I'm not going anywhere particular with this train of thought - other than surfacing the risks in comparing software development to traditional engineering.

2 comments

A frequent form of lack of tolerance for risk I’ve seen is not being able to make a speed vs quality trade-off. One example:

We were rolling out a change that had a small risk that we’ll have to manually reboot a couple of machines. The total disruption to business would’ve been less than $10k for sure. I had to fight people who wanted to spend 3 months writing a one-ff tooling lowering the chance of it happening. Madness!

Fairly common, especially with mission-critical infrastructure like databases. There's an implicit assumption, by engineers and managers alike, that 100% uptime is the gold standard and anything less is a failure. It takes a rational engineer (in the context of this discussion, usually a "senior") to point out that a) SLAs never promise 100%, b) the rest of the infrastructure that comprises the system has only a few nines of availability anyways, c) the engineering cost of getting from 99.99% to 100% is orders of magnitude higher than getting to 99.999%. In other words: senior engineers should be able to contextualize engineering work and do tradeoff analysis; they provide value not by doing more work but by skipping the expensive, low-impact work.
$10k in lost sales/product during the downtime or $10k + the cost of IT to stand things back up, verify, resync + cost of other departments manually fixing other adjacent things that broke?
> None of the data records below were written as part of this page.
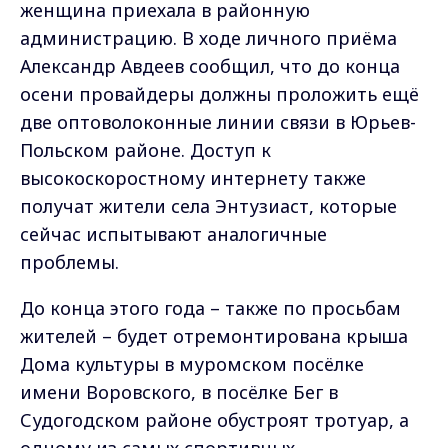
женщина приехала в районную
администрацию. В ходе личного приёма
Александр Авдеев сообщил, что до конца
осени провайдеры должны проложить ещё
две оптоволоконные линии связи в Юрьев-
Польском районе. Доступ к
высокоскоростному интернету также
получат жители села Энтузиаст, которые
сейчас испытывают аналогичные
проблемы.
До конца этого года – также по просьбам
жителей – будет отремонтирована крыша
Дома культуры в муромском посёлке
имени Воровского, в посёлке Бег в
Судогодском районе обустроят тротуар, а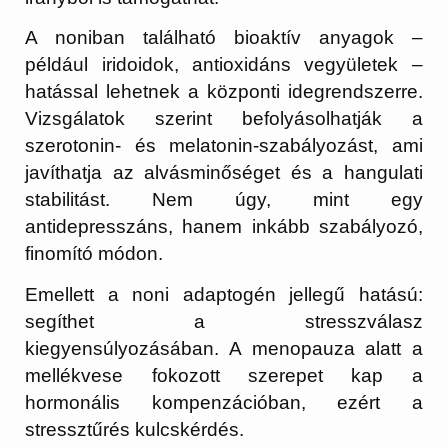
A noniban található bioaktív anyagok –
például iridoidok, antioxidáns vegyületek –
hatással lehetnek a központi idegrendszerre.
Vizsgálatok szerint befolyásolhatják a
szerotonin- és melatonin-szabályozást, ami
javíthatja az alvásminőséget és a hangulati
stabilitást. Nem úgy, mint egy
antidepresszáns, hanem inkább szabályozó,
finomító módon.
Emellett a noni adaptogén jellegű hatású:
segíthet a stresszválasz
kiegyensúlyozásában. A menopauza alatt a
mellékvese fokozott szerepet kap a
hormonális kompenzációban, ezért a
stressztűrés kulcskérdés.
People who don't work daily in infra tend to not understand that downtime like that can have massive ripple effects. That one server, unknown to you, might have tentacles that reach all over the company. It might generate 100 tickets that now need to be verified by various IT personnel over the next few days in addition to their likely already full workload. It might have fucked up backups, DFS, patching cadence etc etc.

Sure, the approach I advocated for can have much worse consequences in general. However, in this particular case it was ~impossible for the outage to get that costly - we operated the servers and knew the blast radius. My estimate was for the total cost.

Also, 2 engineers working for 3 months cost a ton of money, not even counting for the opportunity cost of other things they could’ve been doing. If the potential outage cost was closer to $100k I’d likely stick with my decision.

The difference between software developement and "other forms of engineering" is that you can copy software rather easily, but you cannot copy a bridge. If you could engineering would have the same issues in estimation.

In fact, take any engineering project that cannot be copied (like a new, big, custom airport) and you'll quickly see how much worth those "classical engineering estimations" really are.

A mature developer cannot magically give a better estimation. What they can do is communicate better, understand the value of POCs and which parts of a project to tackle first to reduce uncertainty as early as possible, as well as correctly describing uncertantity (e.g. NOT with a single number).

> you can copy software rather easily, but you cannot copy a bridge

You can copy a bridge just as easily as you can copy software: just print another copy of the blueprints. Just change the header from the name of one project to another, and you're done with the engineering at that new site. What's that, the span length is different? The soil is different? The traffic patterns and weather patterns and political climate and regulations are different? Of course they are. And when you copy source code, the use case is different, the hardware is different, the database is different, the inputs are different, the client is different. Every engineering job is custom. Software and bridge. The two disciplines are not as different as you say.

Bridge engineering also undergoes an "agile" methodology as the plans are repeatedly changed during conversations with the client, discovery of new regulations, ground-truthing, etc. Remember: the outcome of engineering is plans, not a finished product.

You're talking about differences in constructing the thing, after the engineering is complete. That's largely irrelevant to the engineering cost.

Now you have copied the blueprint, but not the bridge. (and before you complain that software is also just a blueprint, the difference is: in one case you estimate the blueprint and not its execution, in the other case both (or even just the execution)
A lot of delays in engineering projects are caused by various political pressures, changes coming in the middle for whatever reason, natural or other physical disasters/events impacting physical construction way more than software development. Or new regulations complicating things more than previously thought.